Diana Shelestyuk

Personal information
- Born: 17 March 1997 (age 29) Mykolaiv, Ukraine
- Height: 160 cm (5 ft 3 in)
- Weight: 56 kg (123 lb)

Sport
- Sport: Diving

Medal record
Representing Ukraine
European Games
| Bronze medal – third place | 2015 Baku | 1m springboard |
| Bronze medal – third place | 2015 Baku | 3m springboard synchro |

= Diana Shelestyuk =

Ukrainian diver

Diana Volodymyrivna Shelestyuk (born 17 March 1997) is a Ukrainian diver, lives in the city of Mykolaiv, Ship area.

She has been involved in sports since the age of six. She won her first sports award in 2005. Diana graduated from the Nikolaev secondary school №54.

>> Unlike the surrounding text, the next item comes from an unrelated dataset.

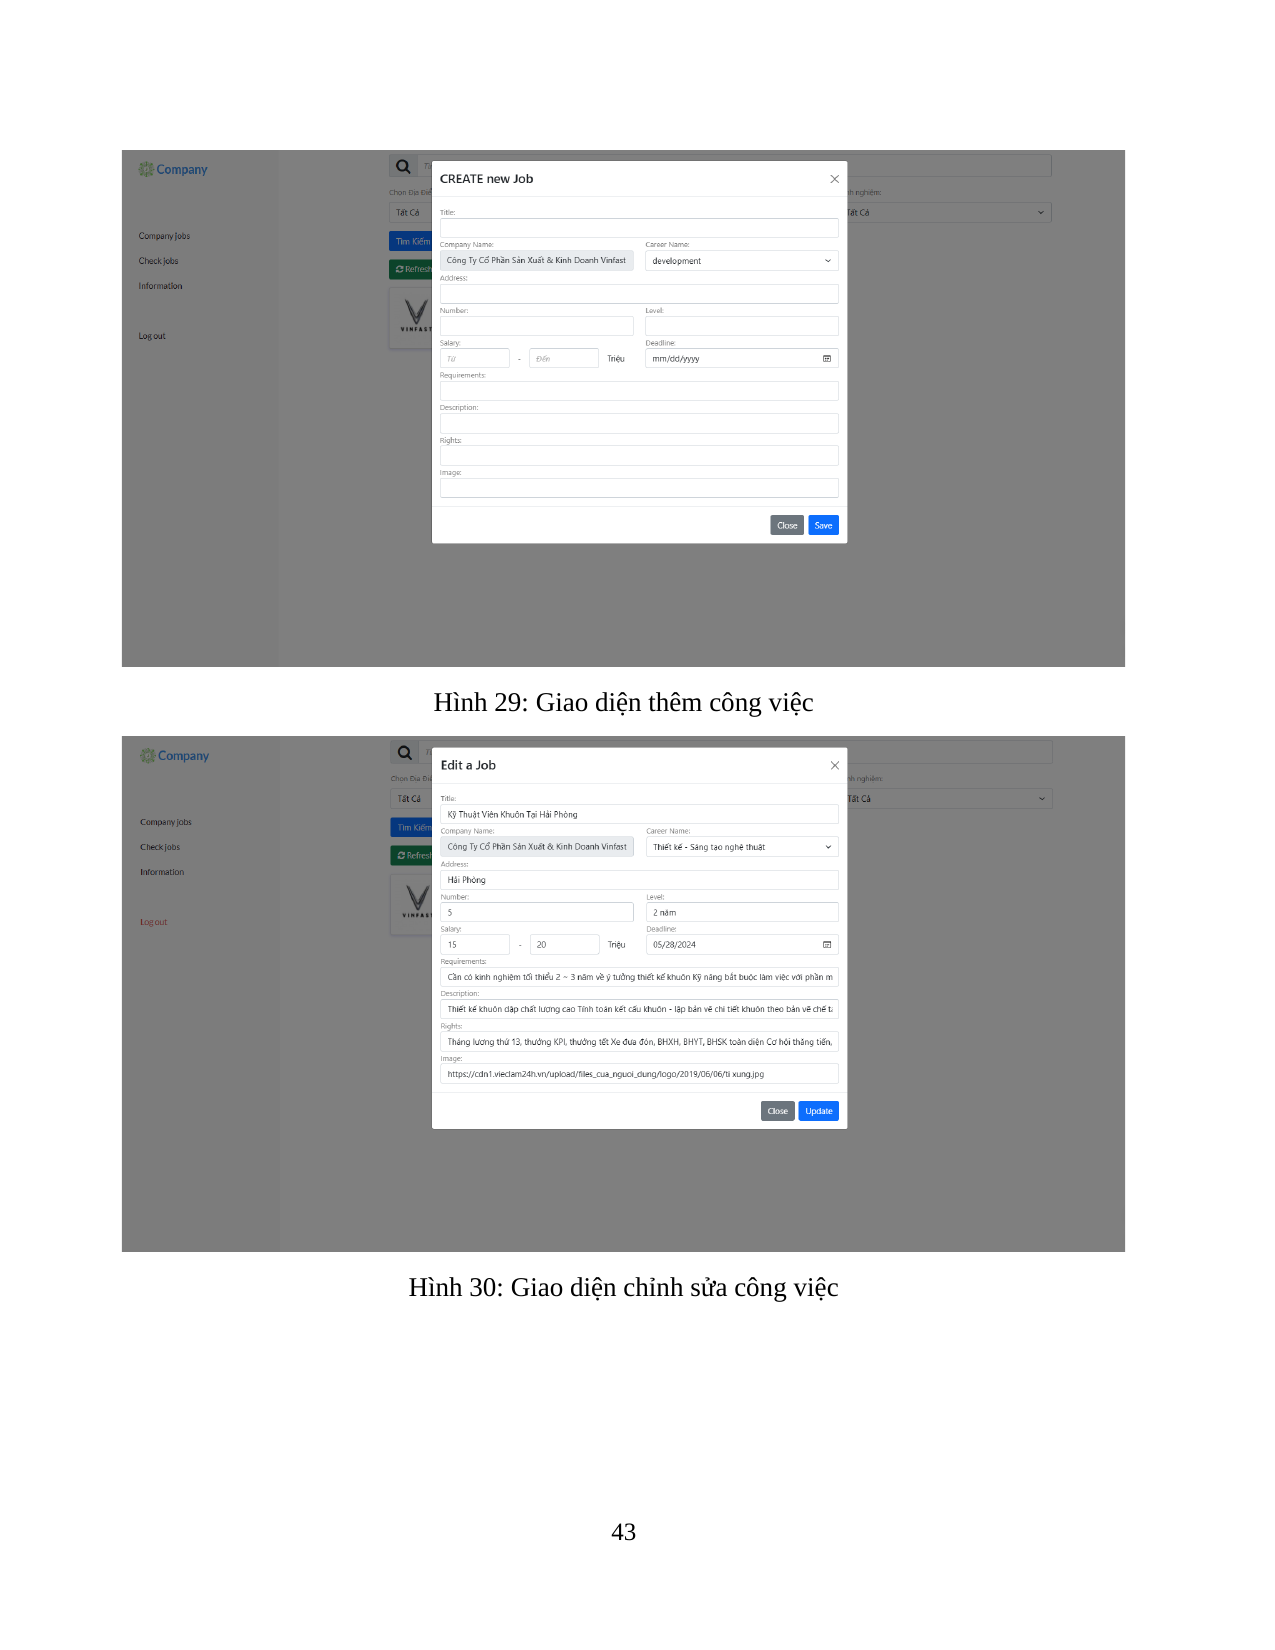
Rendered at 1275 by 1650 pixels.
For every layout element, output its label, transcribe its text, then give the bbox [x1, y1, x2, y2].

She Studies at the Nikolaev National University named after V. A. Sukhomlinsky.

== Achievements ==
- 2012 — European champion in diving from a 1-meter springboard in Austria;
- 2013 — a silver medal at the European Championships in Poland, in synchronized diving from a 3-meter springboard with Hanna Krasnoshlyk;
- 2014 — a bronze medal at the European Championships in Italy in synchronized diving from a 3-meter springboard, together with Hanna Krasnoshlyk;
- a bronze medal in the finals of the women's meter springboard diving competition at the European Games (Baku);
- at the European Games in Baku in synchronized diving from a 3-meter springboard, she won a silver medal together with Marharyta Dzhusova;
- 2020 — a bronze medal at the FINA 2020 Grand Prix in Madrid, she paired with Elena Fedorova in synchronized jumping from a 3-meter springboard.